C’est un livre qui ne passe pas inaperçu et dont nombre de journalistes ont parlé avec intelligence, talent et/ou pertinence. Souvent la profusion d’avis agit comme un frein dans mon élan à découvrir un ouvrage qu’à force j’ai l’impression d’avoir déjà lu. Mais en l’occurrence, quelque chose m’attirait spécialement – peut-être une bouffée d’authenticité là où tout n’est que manichéisme, vociférations, injonctions et délations.
Ovidie et moi ne sommes pas de la même génération ; nous avons en commun d’avoir publié chez le même éditeur (La Musardine) sans jamais nous croiser et c’est tant mieux.
Oui, tant mieux. Car en quelque sorte, je suis entrée « vierge » – image parfaitement assumée pour une bourlingueuse de 61 ans –, « vierge », disais-je, dans La chair est triste hélas, qui n’est « ni un essai ni un manifeste », paru dans la collection « Fauteuse de trouble » dirigée chez Julliard par Vanessa Springora.
« Un jour, j’ai arrêté le sexe avec les hommes », écrit Ovidie.

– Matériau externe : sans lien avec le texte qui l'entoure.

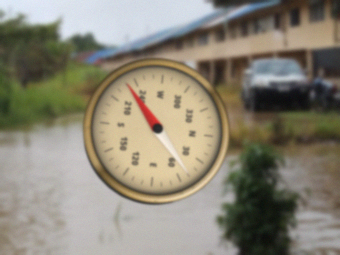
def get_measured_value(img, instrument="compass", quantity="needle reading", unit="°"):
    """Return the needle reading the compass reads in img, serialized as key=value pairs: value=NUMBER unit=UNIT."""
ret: value=230 unit=°
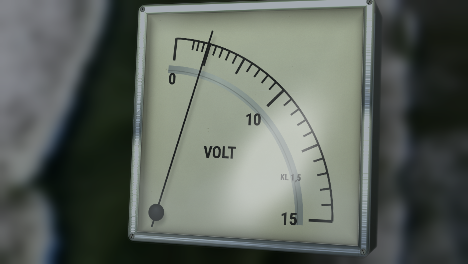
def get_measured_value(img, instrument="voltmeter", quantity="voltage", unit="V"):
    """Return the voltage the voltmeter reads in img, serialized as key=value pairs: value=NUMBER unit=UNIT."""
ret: value=5 unit=V
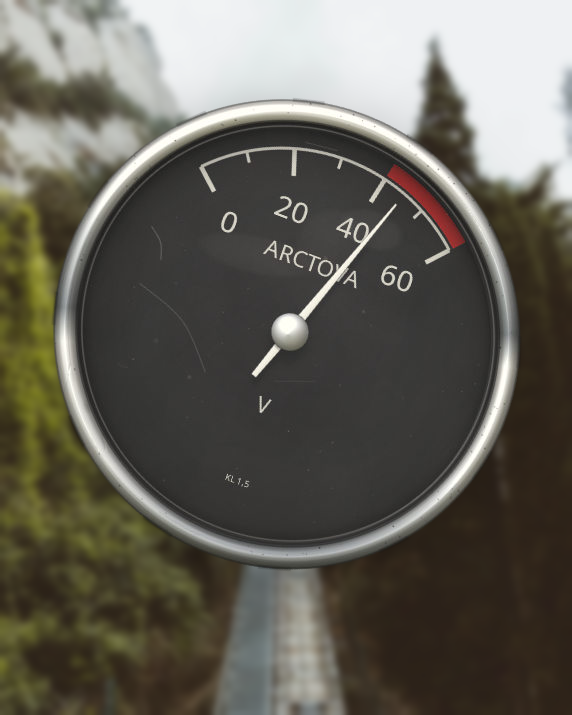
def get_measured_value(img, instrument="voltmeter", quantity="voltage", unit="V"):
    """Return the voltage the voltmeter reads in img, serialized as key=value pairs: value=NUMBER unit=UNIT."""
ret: value=45 unit=V
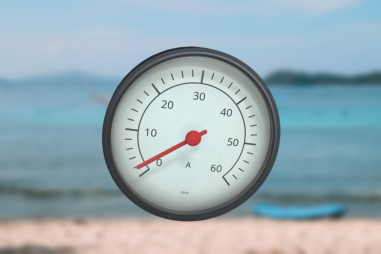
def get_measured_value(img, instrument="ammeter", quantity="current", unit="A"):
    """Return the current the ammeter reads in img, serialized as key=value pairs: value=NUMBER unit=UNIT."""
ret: value=2 unit=A
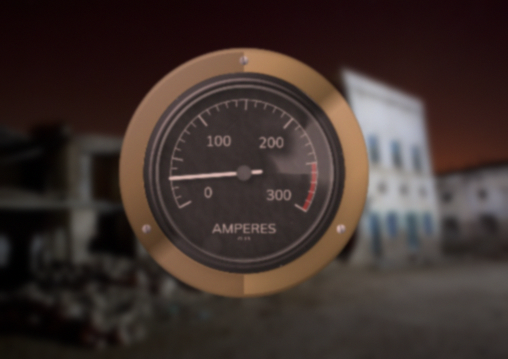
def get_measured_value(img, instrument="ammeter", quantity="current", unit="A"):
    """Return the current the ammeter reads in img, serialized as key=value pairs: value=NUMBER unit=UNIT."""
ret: value=30 unit=A
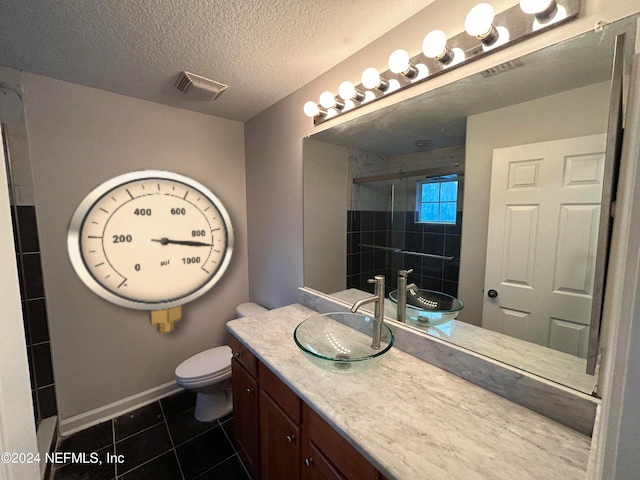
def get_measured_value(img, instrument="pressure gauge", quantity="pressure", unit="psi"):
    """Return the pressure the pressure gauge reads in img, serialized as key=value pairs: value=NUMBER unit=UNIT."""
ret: value=875 unit=psi
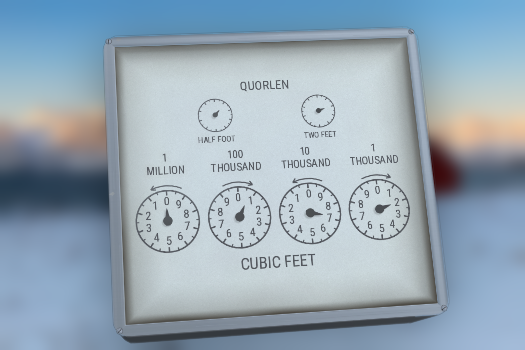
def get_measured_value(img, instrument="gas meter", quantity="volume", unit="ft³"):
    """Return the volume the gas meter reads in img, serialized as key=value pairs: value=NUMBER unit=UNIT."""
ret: value=7200 unit=ft³
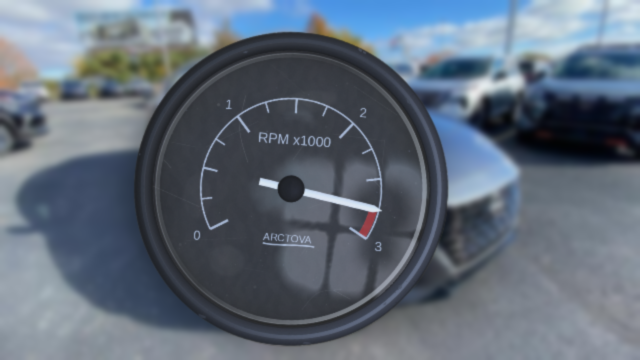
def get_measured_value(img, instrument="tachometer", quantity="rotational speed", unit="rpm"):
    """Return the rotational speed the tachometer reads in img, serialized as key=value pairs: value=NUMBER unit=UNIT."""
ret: value=2750 unit=rpm
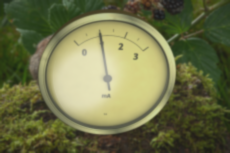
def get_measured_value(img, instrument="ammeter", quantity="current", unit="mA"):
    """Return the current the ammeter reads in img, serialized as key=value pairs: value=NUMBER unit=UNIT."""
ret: value=1 unit=mA
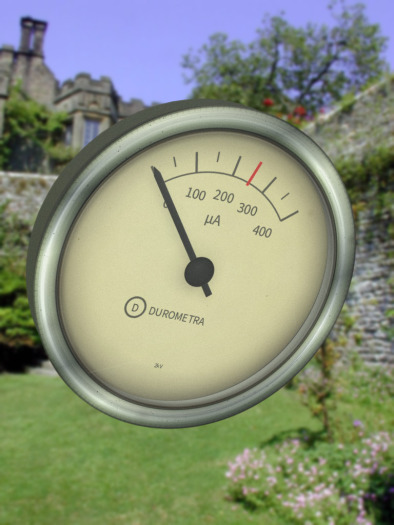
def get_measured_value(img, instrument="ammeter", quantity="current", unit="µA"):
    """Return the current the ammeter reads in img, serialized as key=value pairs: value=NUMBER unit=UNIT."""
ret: value=0 unit=µA
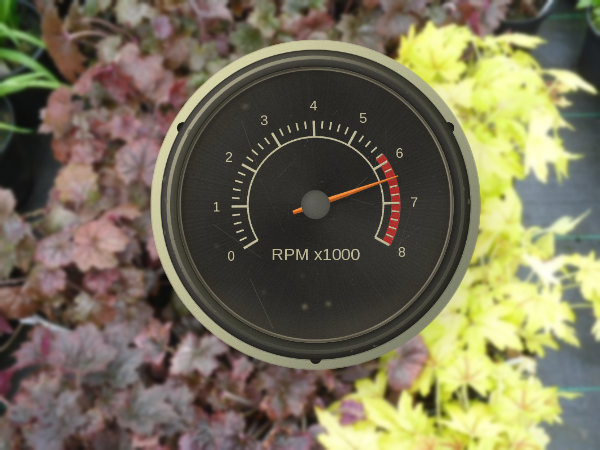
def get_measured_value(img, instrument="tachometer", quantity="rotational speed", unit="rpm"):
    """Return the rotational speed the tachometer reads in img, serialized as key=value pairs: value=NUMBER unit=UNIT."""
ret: value=6400 unit=rpm
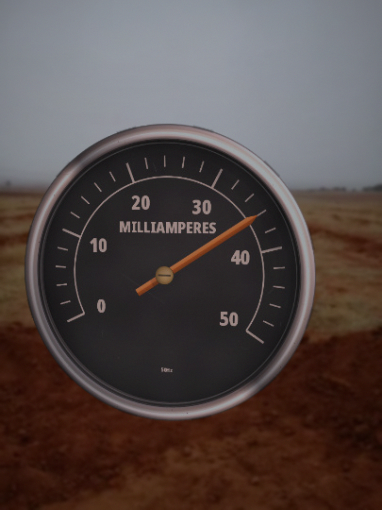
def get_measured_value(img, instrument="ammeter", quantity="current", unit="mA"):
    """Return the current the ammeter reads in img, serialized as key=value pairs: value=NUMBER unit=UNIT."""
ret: value=36 unit=mA
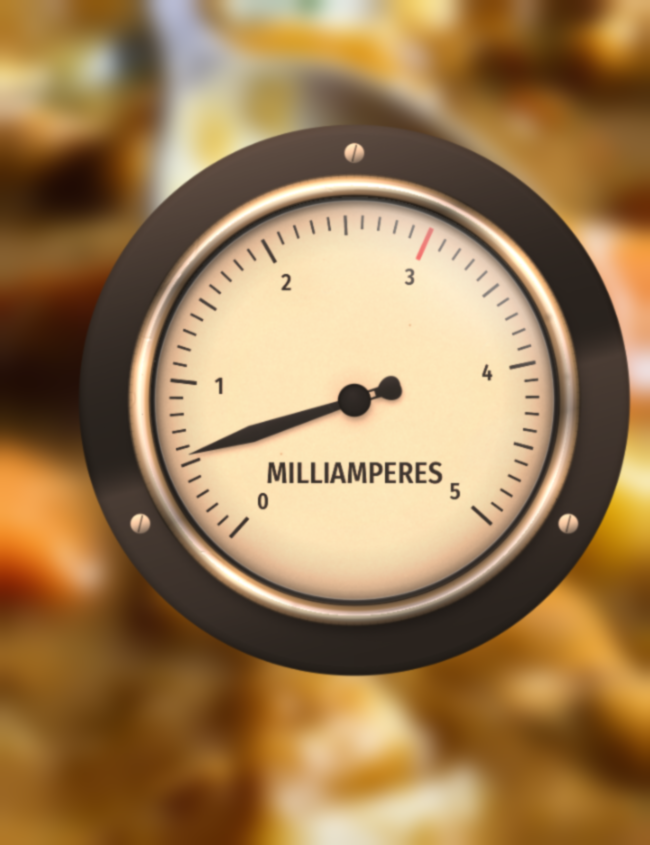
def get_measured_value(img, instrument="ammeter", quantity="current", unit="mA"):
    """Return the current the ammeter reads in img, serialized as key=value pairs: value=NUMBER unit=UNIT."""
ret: value=0.55 unit=mA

J’aurais pu laisser mon imaginaire et/ou mes fantasmes tricoter le reste et donc tourner fébrilement les pages jusqu’à trouver pourquoi, comment et par quoi Ovidie avait bien pu compenser cet arrêt de la sexualité avec la gent masculine. En tant que vieille goudoue asociale et célibataire depuis des lustres, j’aurais pu murmurer (car je parle toute seule) : « Ah, mais bienvenue au club ! Allez zou, fin des services trois-pièces, mort aux queues, et vive le ratatinage des couilles ! »
Mais non, juré-promis : je n’ai rien pensé de tout cela, j’ai ouvert une page blanche en ma petite personne afin de laisser les vies d’Ovidie s’y poser.
Tout m’a séduite ; tout m’a enchantée. Justesse du ton, lumière du propos. J’ai ri, j’ai dit à Ovidie : « Là tu es rosse mais j’adore ça ! » À certains passages, j’ai murmuré : « C’est si vrai. » À d’autres, j’ai pensé : « Moi aussi. »
Plus je lisais, plus Ovidie devenait ma complice, l’amie que je n’ai jamais eue. Non pas un double ni une sœur, mais quelqu’une de ma contrée (insoupçonnable, cela va de soi).
Je pourrais vous résumer ce que contient ce livre – vous en citer des extraits, détailler les pans d’existence et de corps qu’Ovidie nous offre avec confiance et générosité. Je ne le ferai pas, car j’attends de vous que vous acceptiez vous aussi d’ouvrir une page blanche au creux de vous-mêmes pour faire place aux destinées d’Ovidie, qui sont autant de pierres blanches parmi nos aveuglements.

Martine Roffinella
Écrivaine-photographe ; prête-plume.